Washington Avenue is many things to many people. For contractors, it’s a centrally located hub where they can pick up building materials and illegally park in the median with relatively little fear of getting a ticket. For the building supply companies that sell stuff to those contractors, it’s a wide street that’s accessible for eighteen wheelers and allows for easy double parking when customers are picking up materials. For pedestrians and bikers, it’s a terrifying thunderdome, where cars are speeding by faster than they should, while bike lanes and cross walks have faded to the point of being unrecognizable. For developers, it’s a land of opportunity- a wide street that could accommodate transformational height and density- if only the zoning would allow it.
Remarkably, Washington Avenue has not been repaved since 2003. Next year, assuming the City has any money (just kidding it’s Federal money, so this is actually assuming the Federal government has any money), it will finally be repaved again. In planning the repaving of any street, the City looks at a number of factors, including how well the street functions, safety for pedestrians and cyclists, parking and loading rules, and bus routes. Because of its size and prominent location, all of these factors must be balanced, while also considering input from businesses on the corridor, property owners, and residents in the neighborhoods to the north and south. Amazingly, we first reported on repaving / re-striping plans for Washington Avenue six years ago, but those plans never came to fruition, perhaps because those groups couldn’t agree on a path forward.
Now that it’s finally happening, you have the opportunity to take part in the planning process, and you don’t even have to suffer through a soul crushing community meeting to make your voice heard. The Office of Transportation, Infrastructure, and Sustainability (oTIS) has put together an online survey in which respondents can provide feedback on three possible approaches to repaving Washington Avenue. Helpfully, they’re recommending that you watch some informational videos before taking said survey so you can make the most informed recommendations possible.

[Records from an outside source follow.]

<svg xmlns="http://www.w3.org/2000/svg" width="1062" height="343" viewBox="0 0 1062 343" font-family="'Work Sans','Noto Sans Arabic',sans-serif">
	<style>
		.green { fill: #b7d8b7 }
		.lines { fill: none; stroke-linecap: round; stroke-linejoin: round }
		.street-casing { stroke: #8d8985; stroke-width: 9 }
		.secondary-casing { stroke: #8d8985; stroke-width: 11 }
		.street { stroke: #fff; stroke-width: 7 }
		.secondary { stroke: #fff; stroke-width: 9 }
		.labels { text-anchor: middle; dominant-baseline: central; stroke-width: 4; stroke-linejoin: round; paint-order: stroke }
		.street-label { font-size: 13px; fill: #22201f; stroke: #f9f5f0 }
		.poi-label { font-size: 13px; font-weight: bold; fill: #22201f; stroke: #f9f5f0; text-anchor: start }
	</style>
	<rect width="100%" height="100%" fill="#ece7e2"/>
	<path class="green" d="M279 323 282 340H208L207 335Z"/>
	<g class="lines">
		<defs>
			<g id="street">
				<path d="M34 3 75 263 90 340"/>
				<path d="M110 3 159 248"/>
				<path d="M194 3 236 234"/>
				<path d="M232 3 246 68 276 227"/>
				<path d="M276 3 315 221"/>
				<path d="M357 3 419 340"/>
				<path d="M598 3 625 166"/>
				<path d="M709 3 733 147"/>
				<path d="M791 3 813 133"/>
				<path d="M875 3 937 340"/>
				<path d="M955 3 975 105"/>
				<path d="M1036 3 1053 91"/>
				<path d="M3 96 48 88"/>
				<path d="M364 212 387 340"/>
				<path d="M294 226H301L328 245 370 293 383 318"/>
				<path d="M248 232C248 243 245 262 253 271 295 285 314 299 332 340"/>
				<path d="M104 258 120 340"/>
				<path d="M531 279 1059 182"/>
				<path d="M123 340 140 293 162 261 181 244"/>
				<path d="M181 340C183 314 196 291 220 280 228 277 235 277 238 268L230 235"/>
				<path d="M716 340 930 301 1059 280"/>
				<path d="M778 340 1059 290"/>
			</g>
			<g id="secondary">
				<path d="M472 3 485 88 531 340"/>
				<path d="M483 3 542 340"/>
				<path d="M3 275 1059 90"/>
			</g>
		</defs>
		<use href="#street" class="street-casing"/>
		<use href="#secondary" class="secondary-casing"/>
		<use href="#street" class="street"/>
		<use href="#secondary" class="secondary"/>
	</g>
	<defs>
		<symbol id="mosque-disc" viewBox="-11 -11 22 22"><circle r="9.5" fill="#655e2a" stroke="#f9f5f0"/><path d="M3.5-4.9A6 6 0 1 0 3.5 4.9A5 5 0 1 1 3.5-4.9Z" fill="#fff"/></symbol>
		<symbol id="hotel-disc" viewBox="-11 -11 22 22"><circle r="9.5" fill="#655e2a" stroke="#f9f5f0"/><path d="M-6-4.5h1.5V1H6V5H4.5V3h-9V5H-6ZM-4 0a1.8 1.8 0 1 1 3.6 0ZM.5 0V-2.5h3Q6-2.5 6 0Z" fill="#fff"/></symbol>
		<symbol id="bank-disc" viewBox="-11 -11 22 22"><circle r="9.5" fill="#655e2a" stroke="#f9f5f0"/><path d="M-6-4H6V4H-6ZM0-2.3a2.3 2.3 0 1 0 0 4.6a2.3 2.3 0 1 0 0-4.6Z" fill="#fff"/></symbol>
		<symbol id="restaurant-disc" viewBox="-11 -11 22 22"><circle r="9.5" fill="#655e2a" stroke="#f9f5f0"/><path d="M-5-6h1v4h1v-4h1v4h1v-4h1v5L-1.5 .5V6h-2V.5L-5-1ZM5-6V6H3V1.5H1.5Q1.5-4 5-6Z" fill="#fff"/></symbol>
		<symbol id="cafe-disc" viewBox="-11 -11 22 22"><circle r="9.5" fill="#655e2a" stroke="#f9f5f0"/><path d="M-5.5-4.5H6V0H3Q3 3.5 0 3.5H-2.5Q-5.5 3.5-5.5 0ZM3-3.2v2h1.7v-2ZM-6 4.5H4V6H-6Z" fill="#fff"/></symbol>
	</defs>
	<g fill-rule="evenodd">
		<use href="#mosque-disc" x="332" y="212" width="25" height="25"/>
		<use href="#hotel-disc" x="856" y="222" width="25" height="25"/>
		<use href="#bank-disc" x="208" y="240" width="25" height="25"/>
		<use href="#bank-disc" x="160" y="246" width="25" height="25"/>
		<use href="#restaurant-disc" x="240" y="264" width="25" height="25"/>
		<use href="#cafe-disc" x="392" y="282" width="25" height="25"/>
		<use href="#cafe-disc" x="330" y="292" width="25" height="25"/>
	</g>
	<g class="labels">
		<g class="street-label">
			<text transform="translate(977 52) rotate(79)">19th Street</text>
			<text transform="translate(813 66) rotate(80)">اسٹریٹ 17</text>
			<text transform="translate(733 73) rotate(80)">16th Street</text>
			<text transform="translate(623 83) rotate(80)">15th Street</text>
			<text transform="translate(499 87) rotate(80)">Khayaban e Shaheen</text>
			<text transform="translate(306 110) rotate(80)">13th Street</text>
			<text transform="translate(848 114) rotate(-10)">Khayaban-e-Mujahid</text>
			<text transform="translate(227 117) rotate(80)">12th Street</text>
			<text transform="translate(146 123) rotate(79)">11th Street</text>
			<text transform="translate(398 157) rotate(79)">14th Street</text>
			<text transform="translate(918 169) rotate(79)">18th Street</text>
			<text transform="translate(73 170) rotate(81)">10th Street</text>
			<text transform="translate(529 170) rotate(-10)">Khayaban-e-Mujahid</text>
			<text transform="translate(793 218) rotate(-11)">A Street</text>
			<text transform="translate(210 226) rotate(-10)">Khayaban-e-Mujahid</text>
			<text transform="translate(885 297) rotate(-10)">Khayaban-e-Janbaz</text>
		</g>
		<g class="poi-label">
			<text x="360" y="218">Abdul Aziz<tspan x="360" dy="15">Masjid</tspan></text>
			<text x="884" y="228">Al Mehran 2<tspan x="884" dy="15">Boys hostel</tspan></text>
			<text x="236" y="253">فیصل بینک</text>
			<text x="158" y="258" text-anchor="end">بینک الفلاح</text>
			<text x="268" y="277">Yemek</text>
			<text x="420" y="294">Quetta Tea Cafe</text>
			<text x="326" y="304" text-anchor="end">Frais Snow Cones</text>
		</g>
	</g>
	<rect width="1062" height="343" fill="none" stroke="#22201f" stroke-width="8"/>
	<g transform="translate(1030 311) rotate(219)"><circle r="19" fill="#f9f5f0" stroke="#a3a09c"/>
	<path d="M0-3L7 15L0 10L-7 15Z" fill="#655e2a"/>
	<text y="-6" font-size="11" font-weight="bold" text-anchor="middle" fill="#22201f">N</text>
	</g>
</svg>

Check out these screen grabs from when we took the survey:
The three options under consideration are 1) a three lane road, 2) a four lane road, 3) a mixed layout. The three lane plan would transition Washington Avenue to three lanes for most of its length, aside from the stretch around Broad Street, to accommodate additional traffic volume. This would certainly make the corridor more friendly to pedestrians and bikers, improve the safety of bus stops, and would also allow for expanded sidewalk areas west of Broad Street.
The four lane approach would still be an improvement over the status quo. Since most traffic on Washington heads toward Broad Street, this plan would call for two lanes in each direction heading toward Broad, and one heading away from Broad, with a turning lane in the middle. This would not allow for expanded sidewalks and it would entail buses and bikes coming together at bus stops on the one-lane side of the street, which seems less than ideal. But it would still represent an improvement for pedestrians and bikers over the current five-lane road.
The mixed layout is, as the name suggests, a mix of the two plans, with some areas containing three lanes, some containing four lanes, and the area around Broad Street containing five lanes. This would be a classic split the baby proposal, with the some of the benefits of the other approaches, and some of the drawbacks as well. Some sections of sidewalk will be expanded, but that won’t be possible in other areas. Some bus stops will be isolated from the bike lane, while others will cross into the bike lane. Some sections will feature a reasonable distance for pedestrians while other sections will still require a race against oncoming traffic.
What’s the best approach? We would advocate for the three-lane approach, especially in light of the mixed-use direction we see Washington Avenue heading. Given the politics involved, we have a feeling the mixed layout will be the approach that ends up getting implemented, even though we have a real concern that it will be confusing for drivers to constantly account for changing numbers of lanes as they drive across Washington Avenue. Perhaps the best news is that this is actually happening and whatever approach ends up moving forward, we will be seeing shorter pedestrian travel distances and protected bike lanes on Washington Avenue no matter what. This will mean a safer corridor, and one that finally relates more appropriately to its present and its future.